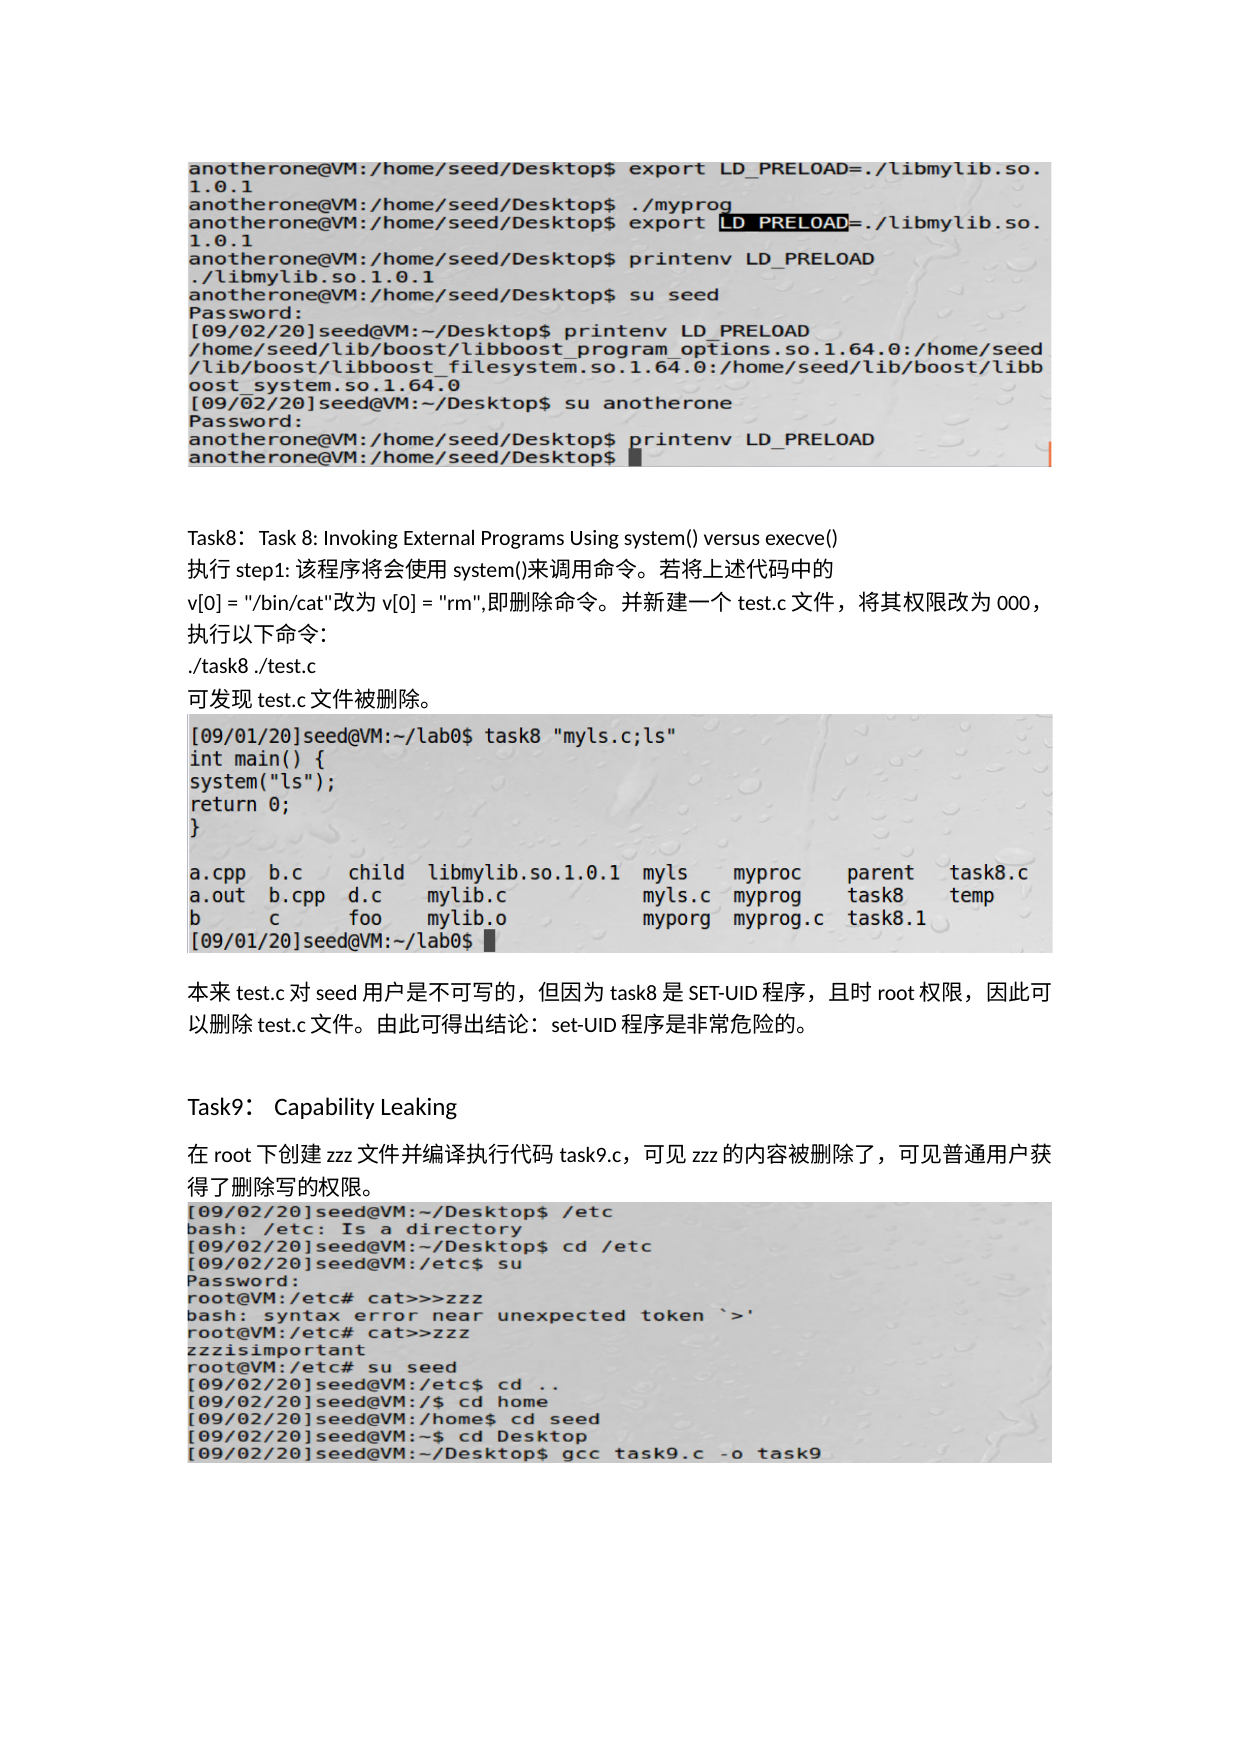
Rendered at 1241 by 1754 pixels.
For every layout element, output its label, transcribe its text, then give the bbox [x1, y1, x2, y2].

picture [187, 1202, 1052, 1463]
text Task9： Capability Leaking [187, 1072, 1053, 1137]
text 本来test.c对seed用户是不可写的，但因为task8是SET-UID程序，且时root权限，因此可以删除test.c文件。由此可得出结论：set-UID程序是非常危险的。 [187, 974, 1053, 1039]
text 执行step1: 该程序将会使用system()来调用命令。若将上述代码中的 v[0] = "/bin/cat"改为v[0] = "rm",即删除命令。并新建一个test.c文件，将其权限改为000，执行以下命令： ./task8 ./test.c 可发现test.c文件被删除。 [187, 552, 1053, 714]
text Task8：Task 8: Invoking External Programs Using system() versus execve() [187, 519, 1053, 552]
text 在root下创建zzz文件并编译执行代码task9.c，可见zzz的内容被删除了，可见普通用户获得了删除写的权限。 [187, 1137, 1053, 1202]
picture [187, 714, 1053, 953]
picture [187, 162, 1052, 467]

————

ACTION ITEM => Write out the material above exactly, and omit the pictures it holds.

YOUR RESPONSE =>
Rendered at 1241 by 1754 pixels.
For every layout element, output its label, transcribe its text, then give the bbox [x1, y1, x2, y2].

picture [187, 1202, 1052, 1463]
text Task9： Capability Leaking [187, 1072, 1053, 1137]
text 本来test.c对seed用户是不可写的，但因为task8是SET-UID程序，且时root权限，因此可以删除test.c文件。由此可得出结论：set-UID程序是非常危险的。 [187, 974, 1053, 1039]
text 执行step1: 该程序将会使用system()来调用命令。若将上述代码中的 v[0] = "/bin/cat"改为v[0] = "rm",即删除命令。并新建一个test.c文件，将其权限改为000，执行以下命令： ./task8 ./test.c 可发现test.c文件被删除。 [187, 552, 1053, 714]
text Task8：Task 8: Invoking External Programs Using system() versus execve() [187, 519, 1053, 552]
text 在root下创建zzz文件并编译执行代码task9.c，可见zzz的内容被删除了，可见普通用户获得了删除写的权限。 [187, 1137, 1053, 1202]
picture [187, 714, 1053, 953]
picture [187, 162, 1052, 467]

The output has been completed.